Downtown Minneapolis Salvation
Alright, I’ll bite. Nick Magrino’s recent post in the City Pages, One Weird Trick to Fix Downtown Minneapolis, got me thinking. While I’ve advocated for (and been criticized for) skyway removal, my ultimate goal is the same as that of many Minneapolitans, that I just want to see a vibrant downtown Minneapolis street life, with ground floor retail spaces buzzing with activity. I say remove the skyways. Nick Magrino suggests banning skyway level retail. Let’s consider this.
Early in my career I was a commercial appraiser, working downtown. One comparable retail space table stands out in my mind all these years later – a single line that compared daily foot traffic, and that direct correlation with value. Skyway level retail spaces with the highest foot traffic, typically in the very core of downtown in and around the IDS and Crystal Court blocks, generated the highest sales and per square foot rents. In other words, businesses follow foot traffic. This makes perfect sense.
Nick Magrino’s comparison of today’s street level conditions with superimposed vibrant retail is effective, and not so far-fetched. It’s the time-tested visual preference survey, and who in their right mind favors blank walls and empty storefronts over a vibrant city? Regardless of how we get there, the visual preference survey works for me. I want to see downtown Minneapolis once again vibrant at the street level, with people on the sidewalks, walking and shopping.
Keep in mind Mr. Magrino isn’t trying to solve the problem of how to attract more retailers downtown. He’s just showing how existing skyway level retailers would appear if they were on the ground level, like any normal city. It’s really not that far fetched when you think about it. Want a cup of coffee? Walk down the sidewalk to get it. This isn’t rocket science.
My own rationale for removing one skyway per year is all that foot traffic would eventually move to the sidewalk and retail business would follow. Mr. Magrino’s argument in his piece is businesses will be forced out of the skyways to street level, and customers will have to follow if they want coffee, lunch or whatever people still shop for in person these days. I’m not sure which one of us are more delusional.
So how do we implement Mr. Magrino’s plan? He is, after all, on the Minneapolis Planning Commission, and perhaps that’s the place to start. A zoning code change that forbids all second floor retail uses, including bank tellers and tax advisors, not just restaurants and coffee shops. Doing so will instantly make all existing retailers nonconforming, and I’m not sure exactly what the ramifications would be, except for lawsuits. But I reason that, because no new leases could be signed, it would take five to seven years (or however long the longest lease is) for all retailers to disappear.

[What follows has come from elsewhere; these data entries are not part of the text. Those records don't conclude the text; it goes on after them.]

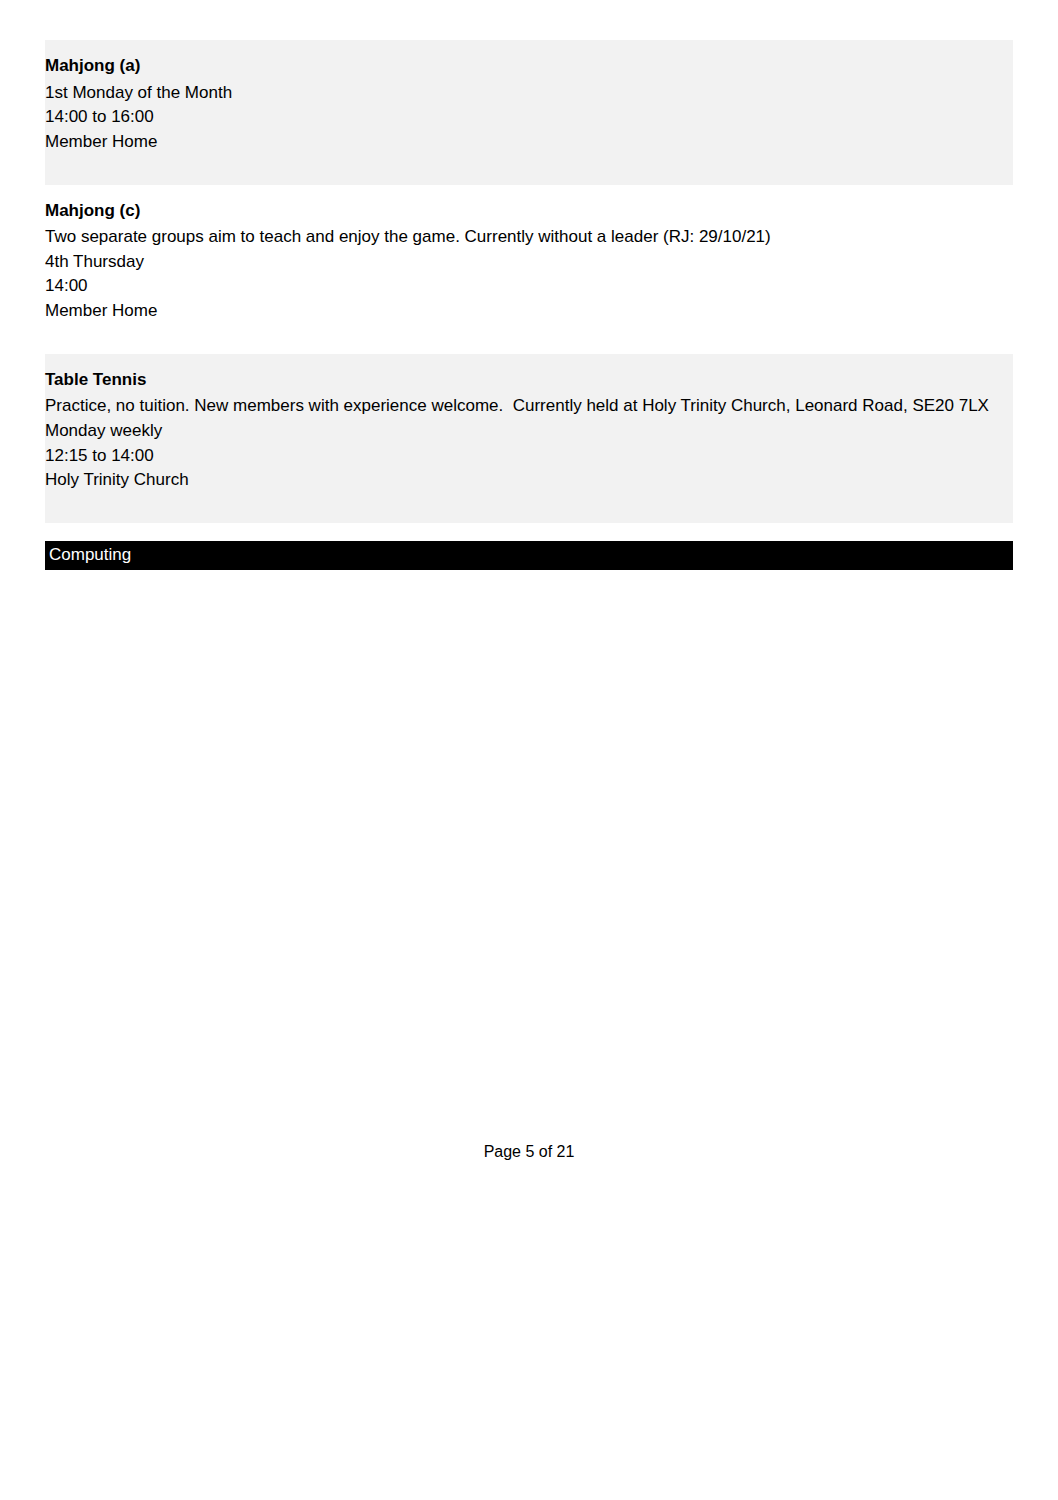Mahjong (a)
1st Monday of the Month
14:00 to 16:00
Member Home
Mahjong (c)
Two separate groups aim to teach and enjoy the game. Currently without a leader (RJ: 29/10/21)
4th Thursday
14:00
Member Home
Table Tennis
Practice, no tuition. New members with experience welcome. Currently held at Holy Trinity Church, Leonard Road, SE20 7LX
Monday weekly
12:15 to 14:00
Holy Trinity Church
Computing
Page 5 of 21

I know, existing retailers will not go quietly. And why would they? After all, if there’s more foot traffic in the skyways, why open a ground floor space unless you have to? That’s why I advocated for simply removing skyways; then people wouldn’t have a choice but to walk on the sidewalk (the torture!). Mr. Magrino takes the opposite approach, sort of the chicken versus egg, although I cannot identify which is which in this scenario.

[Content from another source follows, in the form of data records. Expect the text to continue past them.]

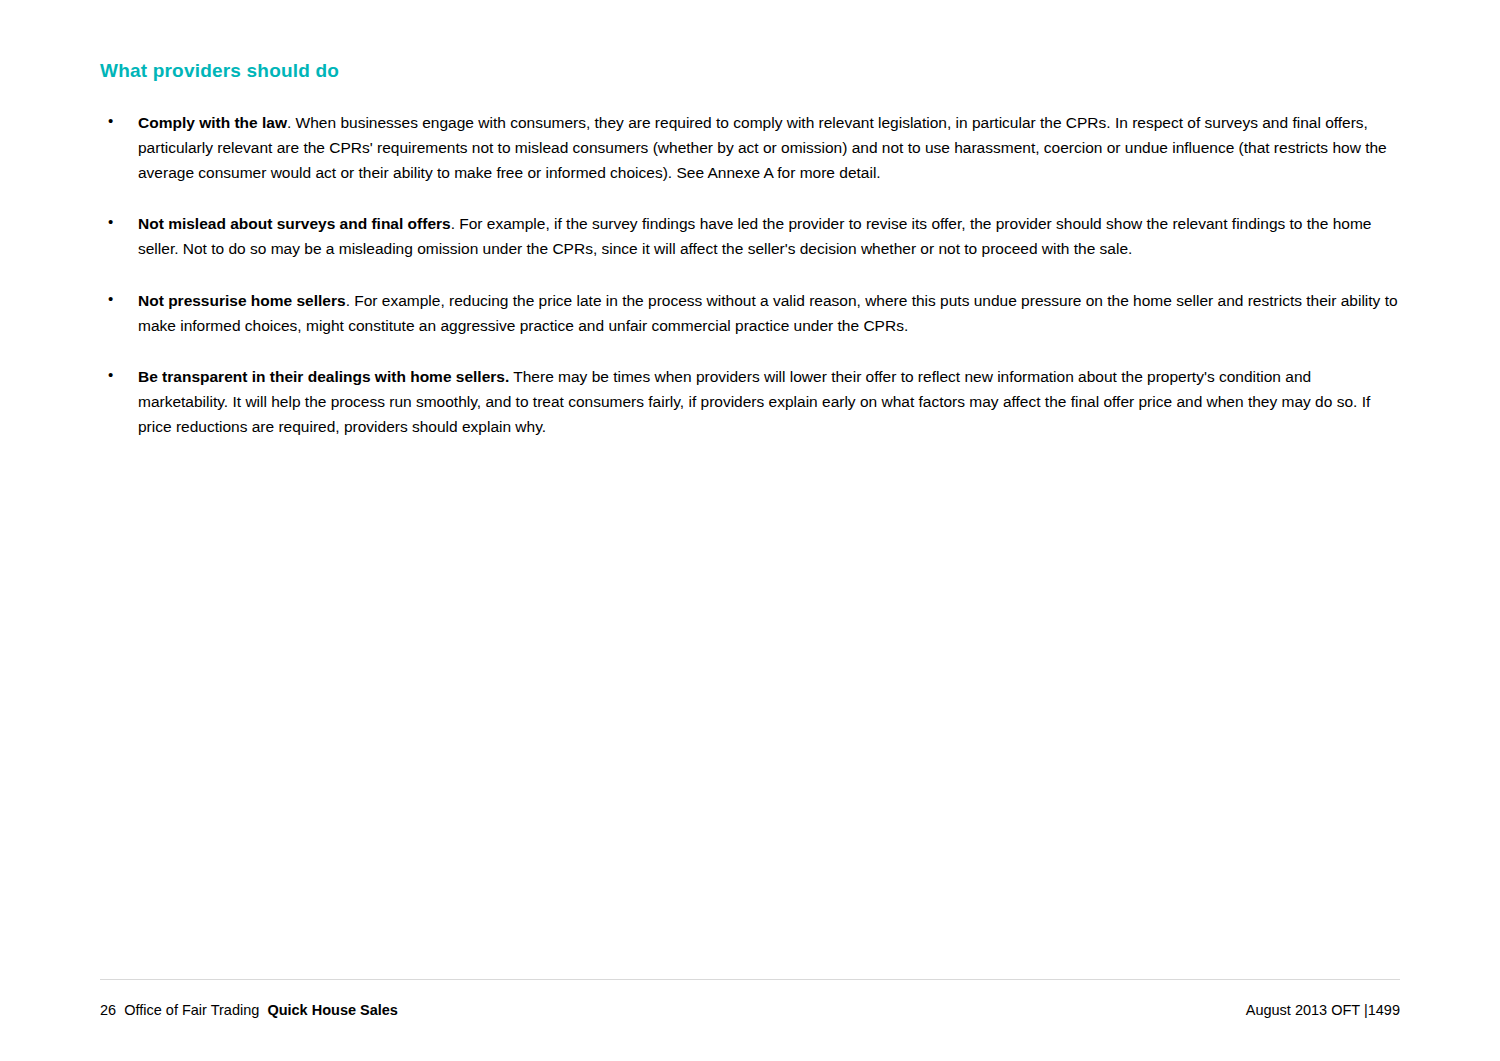What providers should do
Comply with the law. When businesses engage with consumers, they are required to comply with relevant legislation, in particular the CPRs. In respect of surveys and final offers, particularly relevant are the CPRs' requirements not to mislead consumers (whether by act or omission) and not to use harassment, coercion or undue influence (that restricts how the average consumer would act or their ability to make free or informed choices). See Annexe A for more detail.
Not mislead about surveys and final offers. For example, if the survey findings have led the provider to revise its offer, the provider should show the relevant findings to the home seller. Not to do so may be a misleading omission under the CPRs, since it will affect the seller's decision whether or not to proceed with the sale.
Not pressurise home sellers. For example, reducing the price late in the process without a valid reason, where this puts undue pressure on the home seller and restricts their ability to make informed choices, might constitute an aggressive practice and unfair commercial practice under the CPRs.
Be transparent in their dealings with home sellers. There may be times when providers will lower their offer to reflect new information about the property's condition and marketability. It will help the process run smoothly, and to treat consumers fairly, if providers explain early on what factors may affect the final offer price and when they may do so. If price reductions are required, providers should explain why.
26 Office of Fair Trading Quick House Sales
August 2013 OFT |1499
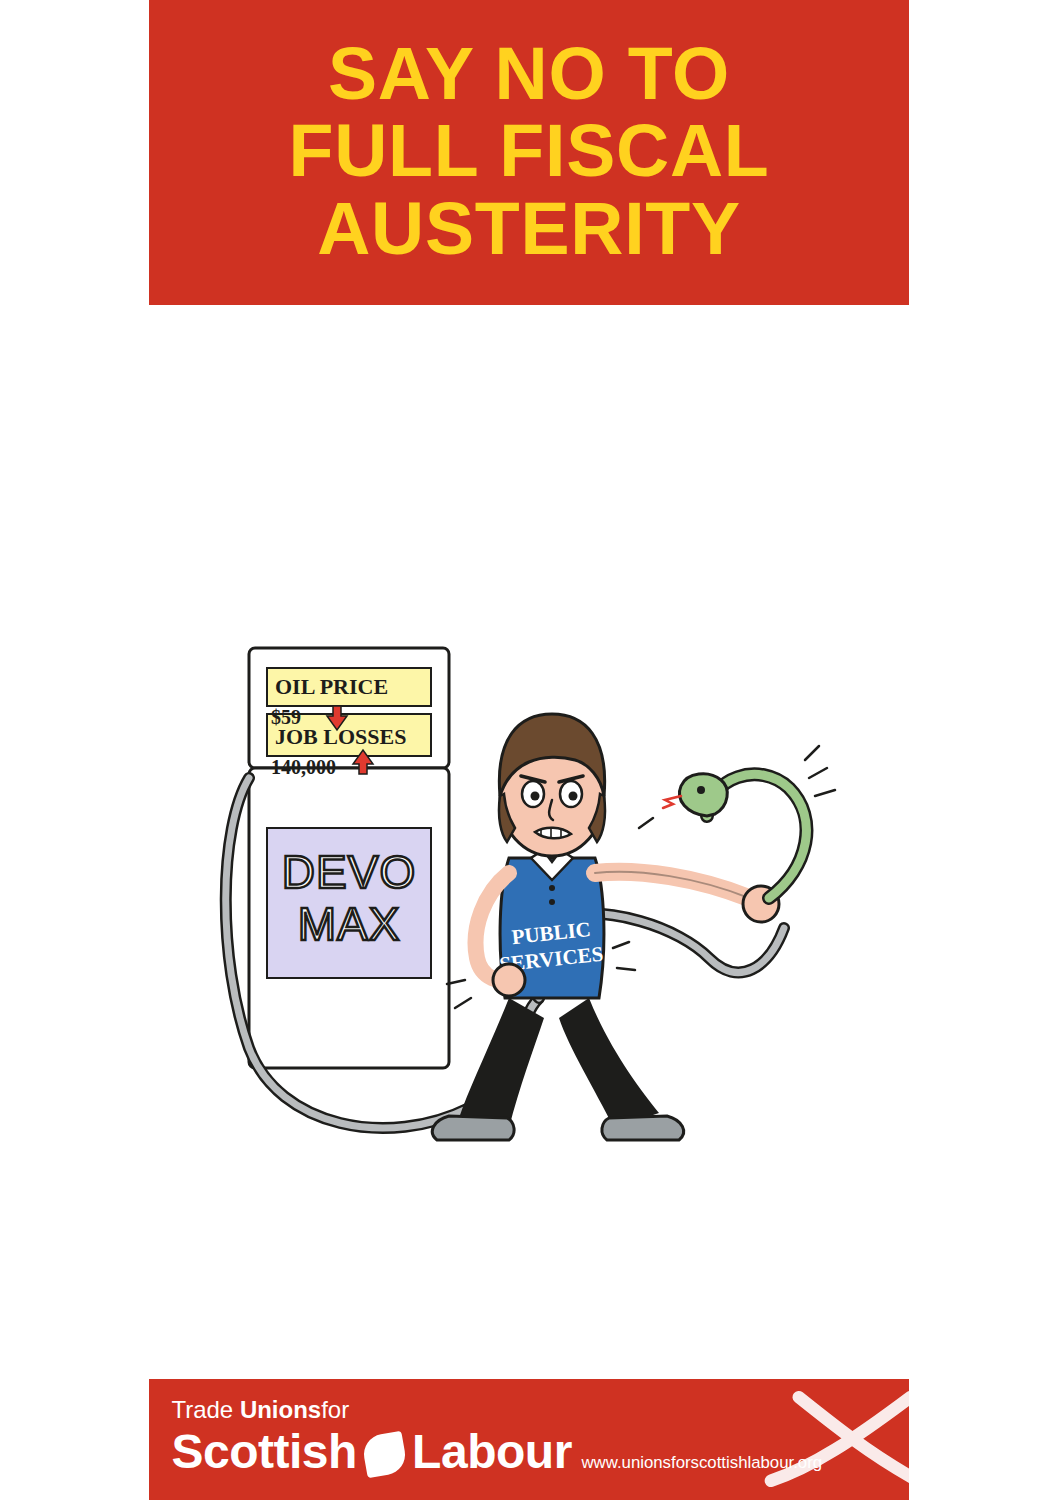Say No To
Full Fiscal
Austerity
Cartoon: a public services worker wrestles a petrol pump hose that has turned into a snake A petrol pump labelled Devo Max displays Oil Price $59 falling and Job Losses 140,000 rising. Its hose is wrapped around a woman wearing a Public Services shirt, and the nozzle end has become a hissing snake she holds at arm's length. OIL PRICE JOB LOSSES $59 140,000 DEVO MAX PUBLIC SERVICES
Cartoon of a public services worker struggling with a Devo Max petrol pump hose that has become a snake, while the pump shows a falling oil price of $59 and rising job losses of 140,000.
Trade Unions for
Scottish Labour www.unionsforscottishlabour.org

If the vision is for a downtown Minneapolis with a vibrant public realm and active sidewalks, there are two ways to achieve this: ban skyway level retail or tear the skyways down. Either one could work, and both are extremely difficult to achieve, but since I believe any city worth its salt should in fact have a vibrant public realm and active sidewalks, then something has to be done. Besides, clearly the status quo isn’t working. Nick Magrino, you are howling at the moon. But I got your back. I say bring it on: ban skyway level retail.